### Work required
State how many lines in the listing contain the string "yChannelSelector", and add nothing to that number.
* * * *
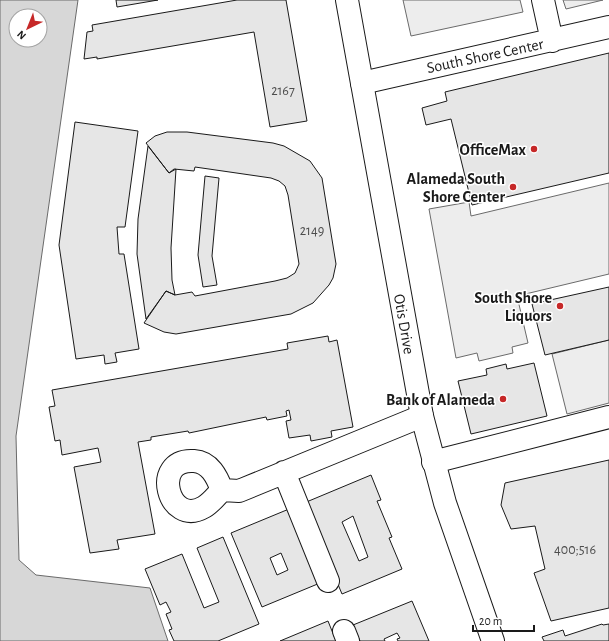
<svg xmlns="http://www.w3.org/2000/svg" width="609" height="641" font-family="'Alegreya Sans',sans-serif">
<rect width="100%" height="100%" fill="#fff"/>
<path fill="#ededed" stroke="#6a6a6a" d="M403,0h117l3,12 -112,24z
M563,0h40l-37,9z
M609,183v91l-92,22 11,47 -16,4 1,6 -34,8 -2,-8 -21,5 -27,-149 40,-7 2,14z
M609,340v63l-42,11 -15,-60z"/>
<path fill="#d7d7d7" stroke="#6a6a6a" fill-rule="evenodd" d="M0,0h78l-62,436 3,124 17,15 114,13 18,53h-168zM16,16h24v24h-24z"/>
<path fill="#e6e6e6" stroke="#1a1a1a" fill-rule="evenodd" d="M116,0h42l-41,7z
M237,0h49l21,121 -37,6 -16,-95 -157,27v-2l-13,2 3,-27 6,-1 -1,-6z
M609,53v120l-137,32 -21,-86 -25,6 -4,-17 25,-7 -2,-9z
M75,122l63,9 -13,96h-8l2,27h5l15,95 -24,4 2,9 -12,2 -1,-9 -28,4 -17,-114z
M167,132h20l86,11 11,3 26,15 12,17 14,86 -3,14 -4,7 -16,18 -22,11 -115,20 -12,-2 -20,-9 22,-32 9,4 17,-3 3,4 80,-15 12,-3 8,-5 4,-9 -11,-69 -3,-9 -6,-5 -8,-3 -76,-11 -1,4 -20,-2 -5,4 -23,-30 9,-7z
M148,146l21,27 7,-4 -5,79 1,32 3,15 -9,-4 -20,28 -9,-65 1,-35z
M205,176l14,2 -7,78 5,29 -14,2 -5,-32z
M609,287v53l-64,15 -13,-51z
M328,336l1,6 8,-2 16,87 -22,4 1,6 -21,4 -1,-6 -21,3 -3,-17 5,-1 -2,-10 -3,1 1,5 -20,4 -1,-3 -77,16 -1,-2 -37,6v3l-13,2 17,92 -38,6 2,9 -29,4 -16,-86 27,-5 -3,-14 -36,7 -2,-15 -5,1 -6,-34 6,-1 -3,-16 236,-41 -1,-6z
M534,363l13,53 -76,18 -13,-53 29,-6 -1,-6 20,-5 1,5z
M609,460v148l-58,13 -17,-48 11,-4 -10,-43 -24,3 -10,-24 4,-22z
M371,475l10,25 -4,1 15,36 -3,1 13,31 -60,25 -38,-91zM353,516l15,41 -9,4 -17,-39z
M289,509l31,74 -58,24 -31,-74zM281,553l7,17 -11,5 -7,-17z
M223,537l36,87 -41,17h-44l-5,-11 3,-1 -6,-15 5,-2 -5,-10 -6,3 -15,-36 37,-15 22,54 15,-6 -22,-54z
M412,601l17,40h-31l-1,-2 3,-1 -3,-5 -13,6 1,2h-25l-7,-16z
M328,621l8,20h-56z
M602,624l1,1 6,-1v17h-65l-2,-4 21,-7 2,6z"/>
<g fill="none" stroke-linecap="round" stroke-linejoin="round">
<defs>
<path id="minor" d="M543,0l9,41
M362,83l247,-56
M433,462l176,-45
M284,472l44,109
M222,490c-5,-13 -12,-28 -28,-29 -44,-3 -26,67 10,46 7,-4 12,-11 18,-17l17,1 183,-75
M344,631l4,10"/>
<path id="major" d="M347,0l75,416 23,87 48,138"/>
</defs>
<use href="#minor" stroke="#1a1a1a" stroke-width="24"/>
<use href="#major" stroke="#1a1a1a" stroke-width="24"/>
<use href="#minor" stroke="#fff" stroke-width="22"/>
<use href="#major" stroke="#fff" stroke-width="22"/>
</g>
<g fill="#c62828" stroke="#fff" stroke-width="1.5">
<circle cx="534" cy="149" r="4"/>
<circle cx="513" cy="187" r="4"/>
<circle cx="560" cy="306" r="4"/>
<circle cx="503" cy="399" r="4"/>
</g>
<g text-anchor="middle" stroke-width="3" stroke-linejoin="round" paint-order="stroke">
<g font-size="14" fill="#4d4d4d">
<text x="283" y="95">2167</text>
<text x="312" y="235">2149</text>
<text x="575" y="554">400;516</text>
</g>
<g font-size="16" fill="#1a1a1a" stroke="#fff">
<text transform="translate(485 55) rotate(-12)" y="6">South Shore Center</text>
<text transform="translate(405 324) rotate(80)" y="6">Otis Drive</text>
</g>
<g font-size="16" font-weight="bold" fill="#1a1a1a" stroke="#fff" text-anchor="end">
<text x="526" y="155">OfficeMax</text>
<text x="505" y="184">Alameda South<tspan x="505" dy="18">Shore Center</tspan></text>
<text x="552" y="303">South Shore<tspan x="552" dy="18">Liquors</tspan></text>
<text x="495" y="405">Bank of Alameda</text>
</g>
</g>
<g transform="translate(28 28) rotate(223)"><circle r="19" fill="#ffffff" stroke="#a3a3a3"/>
<path d="M0-3L7 15L0 10L-7 15Z" fill="#c62828"/>
<text y="-6" font-size="11" font-weight="bold" text-anchor="middle" fill="#1a1a1a">N</text>
</g>
<path d="M473 625v6h61v-6" fill="none" stroke="#1a1a1a" stroke-width="2"/>
<text x="479" y="625" font-size="12" fill="#1a1a1a" stroke="#ffffff" stroke-width="3" paint-order="stroke">20 m</text>
</svg>
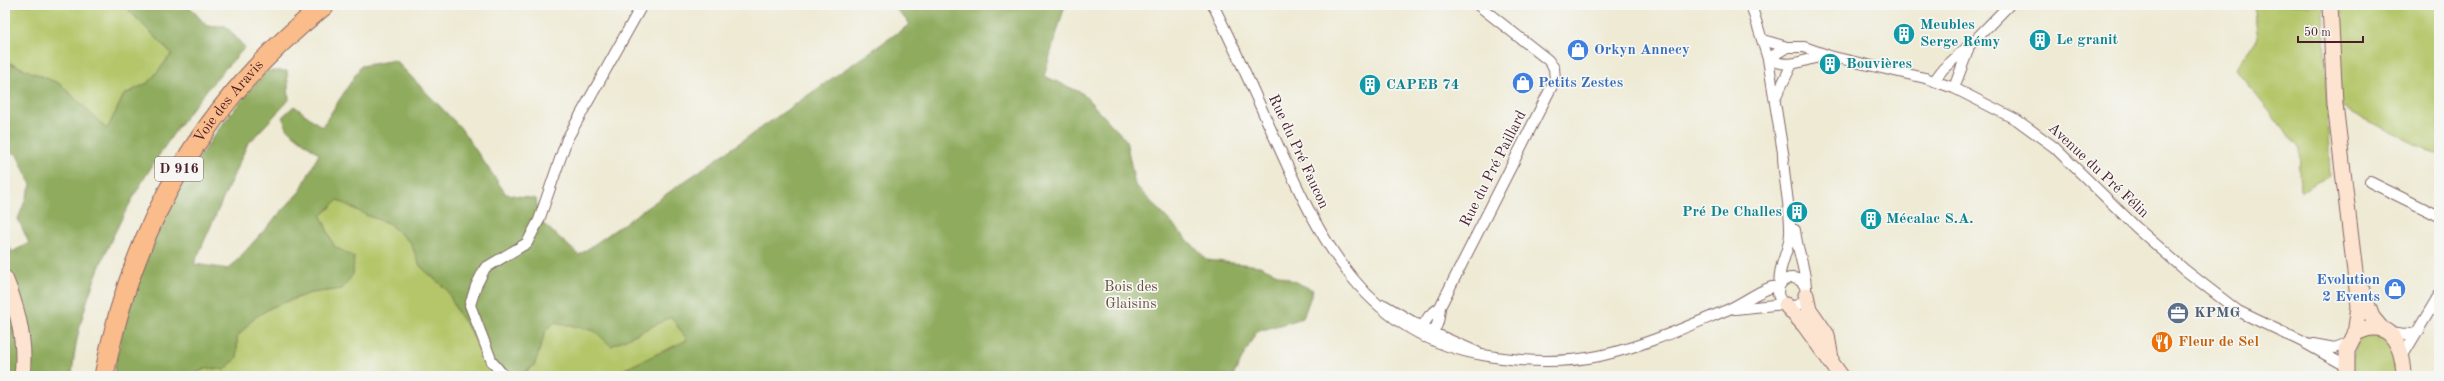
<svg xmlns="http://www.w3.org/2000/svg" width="2444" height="381" font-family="'Old Standard TT',serif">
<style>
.green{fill:#b4c669;stroke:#7f724a}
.forest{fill:#8fab5d;stroke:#6c6544}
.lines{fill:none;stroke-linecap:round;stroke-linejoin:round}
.street-casing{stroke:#836666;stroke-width:12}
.secondary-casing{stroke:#836666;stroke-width:17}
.highway-casing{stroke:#836666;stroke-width:21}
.street{stroke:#fff;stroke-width:10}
.secondary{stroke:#fde4d0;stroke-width:15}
.highway{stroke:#f9bc8a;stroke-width:19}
.labels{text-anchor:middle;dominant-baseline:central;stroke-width:3.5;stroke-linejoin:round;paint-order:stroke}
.shield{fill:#f6f6f2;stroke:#7e6067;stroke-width:1}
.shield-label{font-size:14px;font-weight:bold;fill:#4a1f2b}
.culture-label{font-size:15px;font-weight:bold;fill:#0d838f;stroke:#f6f6f2;text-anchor:start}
.shop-label{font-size:15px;font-weight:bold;fill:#366cbe;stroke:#f6f6f2;text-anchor:start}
.street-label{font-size:15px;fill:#4a1f2b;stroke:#f6f6f2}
.park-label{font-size:15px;fill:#6a513e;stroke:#f6f6f2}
.service-label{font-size:15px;font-weight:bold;fill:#4e5e75;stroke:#f6f6f2;text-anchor:start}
.food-label{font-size:15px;font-weight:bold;fill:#c56008;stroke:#f6f6f2;text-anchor:start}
</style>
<rect width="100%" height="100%" fill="#f6f6f2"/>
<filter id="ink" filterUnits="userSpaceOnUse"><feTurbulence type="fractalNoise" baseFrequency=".025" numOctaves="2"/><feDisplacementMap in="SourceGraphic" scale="8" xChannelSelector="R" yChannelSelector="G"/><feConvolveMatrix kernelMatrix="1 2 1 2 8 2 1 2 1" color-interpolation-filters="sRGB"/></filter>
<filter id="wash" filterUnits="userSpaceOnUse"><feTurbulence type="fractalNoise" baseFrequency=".012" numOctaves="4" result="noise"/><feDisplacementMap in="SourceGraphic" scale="16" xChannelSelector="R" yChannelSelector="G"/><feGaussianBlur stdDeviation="0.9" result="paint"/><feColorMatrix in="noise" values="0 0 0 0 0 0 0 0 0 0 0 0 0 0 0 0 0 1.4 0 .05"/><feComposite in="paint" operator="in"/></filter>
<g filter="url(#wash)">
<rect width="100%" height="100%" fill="#eeead4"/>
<!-- green -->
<path class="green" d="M5,5H124L172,54L149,82L124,95L107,130L60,84L5,61Z
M2253,5H2323L2330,176L2301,191L2299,148L2235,69L2258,38Z
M2341,5H2439V156L2339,106Z
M338,200L366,215L388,223L411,243L420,266L447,290L458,313L492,362L517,376H188L237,357V337L254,318L272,307L310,293L342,289L353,274L334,246L321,216Z
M671,317L688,340L625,369L624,376H520L534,366L546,330L555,322L596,331L611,346Z
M2380,334L2394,353L2395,376H2352L2353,353L2360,337Z"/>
<!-- forest -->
<path class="forest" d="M124,5H188L207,26H226L245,48C168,124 79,266 72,376H5V239L12,252L29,243L18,219L31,185L16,153H5V61L60,84L107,129L124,95L149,82L172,54Z
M892,5H1065L1044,76L1082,93L1126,140L1135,185L1207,260L1260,266L1313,290L1303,318L1256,332L1233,376H624L625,369L687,340L671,317L611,346L595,331L555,322L546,330L534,366L517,376L492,362L458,313L447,290L420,266L411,243L388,223L366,215L338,200L321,216L334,246L354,257L353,274L342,289L310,293L272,307L254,318L237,337V357L225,370L207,368L188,376H113C125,304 157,224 196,162C216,130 241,101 266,71H287L289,100L247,145L194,264L229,269L300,191L319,154L288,130L282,117L294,106L322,127L361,66L395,60L460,127L506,194L536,199L539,220L579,255L910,24Z"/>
</g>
<g filter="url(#ink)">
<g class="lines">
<!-- street casing -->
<g class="street-casing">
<path id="street" d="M1213,5C1236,50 1256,97 1277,143C1321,241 1366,335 1483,355C1522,362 1560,364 1599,356C1642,347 1686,327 1727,310C1744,303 1761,288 1780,285C1777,268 1789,252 1790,234C1791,207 1783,180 1783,153
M1751,5L1768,59L1784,159
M1763,40L1787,47H1804L1827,55
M1768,59C1796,71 1802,57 1829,56L1925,78L1954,88L2017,120L2054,147L2136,227L2185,270L2238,311L2303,342L2346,366
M1768,59L1787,47
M1934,81L1943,69L1972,43L2009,5
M1954,88L1968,50
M1775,99L1791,66
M2370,182L2439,216
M1795,230C1797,250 1805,267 1806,287
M1778 292a14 14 0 1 1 28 0a14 14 0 1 1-28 0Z
M1384,305L1427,330L1477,352
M1440,307L1429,316L1422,327L1424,337C1438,331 1439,321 1440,307L1555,80L1554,68L1548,60L1478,5
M1735,309L1784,304
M2389,333L2405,335L2418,331
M2313,344L2335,348L2350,342
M2402,357L2439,295
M504,376L492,362L470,305L476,286L485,268L527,243L539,220L567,139L642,5"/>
</g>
<!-- secondary casing -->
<g class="secondary-casing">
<path id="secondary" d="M2330,5L2335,104L2359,306L2355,334L2347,350V376
M5,278C18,309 26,342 22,376
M2362,290L2372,317L2382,329
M1806,295L1809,309L1827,335L1831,359
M1786,305L1805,326L1841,376
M2355,334C2390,314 2403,347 2404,376"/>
</g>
<!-- highway casing -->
<g class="highway-casing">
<g id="highway">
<path id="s1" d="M104,376C132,226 205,99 325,5"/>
</g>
</g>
<!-- street -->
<use href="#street" class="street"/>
<!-- secondary -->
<use href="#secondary" class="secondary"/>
<!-- highway -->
<use href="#highway" class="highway"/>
</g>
</g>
<!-- icons -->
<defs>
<g id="building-disc" transform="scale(1.15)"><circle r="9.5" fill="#0f9aa8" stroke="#f6f6f2"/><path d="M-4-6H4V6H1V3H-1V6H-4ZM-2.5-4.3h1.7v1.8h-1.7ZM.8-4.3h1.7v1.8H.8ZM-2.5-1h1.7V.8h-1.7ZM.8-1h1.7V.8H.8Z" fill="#fff"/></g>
<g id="shop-disc" transform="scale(1.15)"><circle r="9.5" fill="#3f7fe0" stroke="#f6f6f2"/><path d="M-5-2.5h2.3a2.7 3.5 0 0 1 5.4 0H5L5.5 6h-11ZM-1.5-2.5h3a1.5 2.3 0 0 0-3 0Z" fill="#fff"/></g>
<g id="office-disc" transform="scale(1.15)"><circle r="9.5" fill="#5c6f8a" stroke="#f6f6f2"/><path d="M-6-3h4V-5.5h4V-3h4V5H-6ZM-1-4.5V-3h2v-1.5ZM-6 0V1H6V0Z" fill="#fff"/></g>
<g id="restaurant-disc" transform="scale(1.15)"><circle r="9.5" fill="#e8710a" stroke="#f6f6f2"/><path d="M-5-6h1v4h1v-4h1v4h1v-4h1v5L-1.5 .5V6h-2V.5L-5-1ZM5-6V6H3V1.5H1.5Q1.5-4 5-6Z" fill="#fff"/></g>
</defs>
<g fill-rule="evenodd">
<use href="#building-disc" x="1904" y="34"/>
<use href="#building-disc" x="2040" y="40"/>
<use href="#shop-disc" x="1578" y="50"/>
<use href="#building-disc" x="1830" y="64"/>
<use href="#shop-disc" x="1523" y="83"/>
<use href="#building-disc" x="1370" y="85"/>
<use href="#building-disc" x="1797" y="212"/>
<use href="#building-disc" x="1871" y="219"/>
<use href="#shop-disc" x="2395" y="289"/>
<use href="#office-disc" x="2178" y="313"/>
<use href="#restaurant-disc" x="2162" y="342"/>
</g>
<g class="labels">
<!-- shield labels -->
<rect class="shield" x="155" y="157" width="48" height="24" rx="3"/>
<g class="shield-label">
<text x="179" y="169">D 916</text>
</g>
<!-- culture labels -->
<g class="culture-label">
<text x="1920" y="25">Meubles<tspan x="1920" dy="17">Serge Rémy</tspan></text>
<text x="2056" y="40">Le granit</text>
<text x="1846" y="64">Bouvières</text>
<text x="1386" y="85">CAPEB 74</text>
<text x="1782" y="212" text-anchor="end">Pré De Challes</text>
<text x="1886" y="219">Mécalac S.A.</text>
</g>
<!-- shop labels -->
<g class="shop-label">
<text x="1594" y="50">Orkyn Annecy</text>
<text x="1538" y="83">Petits Zestes</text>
<text x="2380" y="280" text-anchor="end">Evolution<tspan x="2380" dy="17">2 Events</tspan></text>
</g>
<!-- street labels -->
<g class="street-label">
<text stroke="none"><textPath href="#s1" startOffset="305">Voie des Aravis</textPath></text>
<text transform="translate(1298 152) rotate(65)">Rue du Pré Faucon</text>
<text transform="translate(1494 169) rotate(-63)">Rue du Pré Paillard</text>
<text transform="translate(2098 171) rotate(43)">Avenue du Pré Félin</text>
</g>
<!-- park labels -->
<g class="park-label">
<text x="1131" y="287">Bois des<tspan x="1131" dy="17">Glaisins</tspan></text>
</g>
<!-- service labels -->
<g class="service-label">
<text x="2194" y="313">KPMG</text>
</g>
<!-- food labels -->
<g class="food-label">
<text x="2178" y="342">Fleur de Sel</text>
</g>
</g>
<!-- margin -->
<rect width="2444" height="381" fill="none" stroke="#f6f6f2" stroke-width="20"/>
<!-- scale -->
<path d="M2298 36v6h65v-6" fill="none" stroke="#4a1f2b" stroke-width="2"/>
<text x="2304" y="36" font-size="12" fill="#4a1f2b" stroke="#f6f6f2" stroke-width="3" paint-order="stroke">50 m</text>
</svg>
* * * *
### Task result
2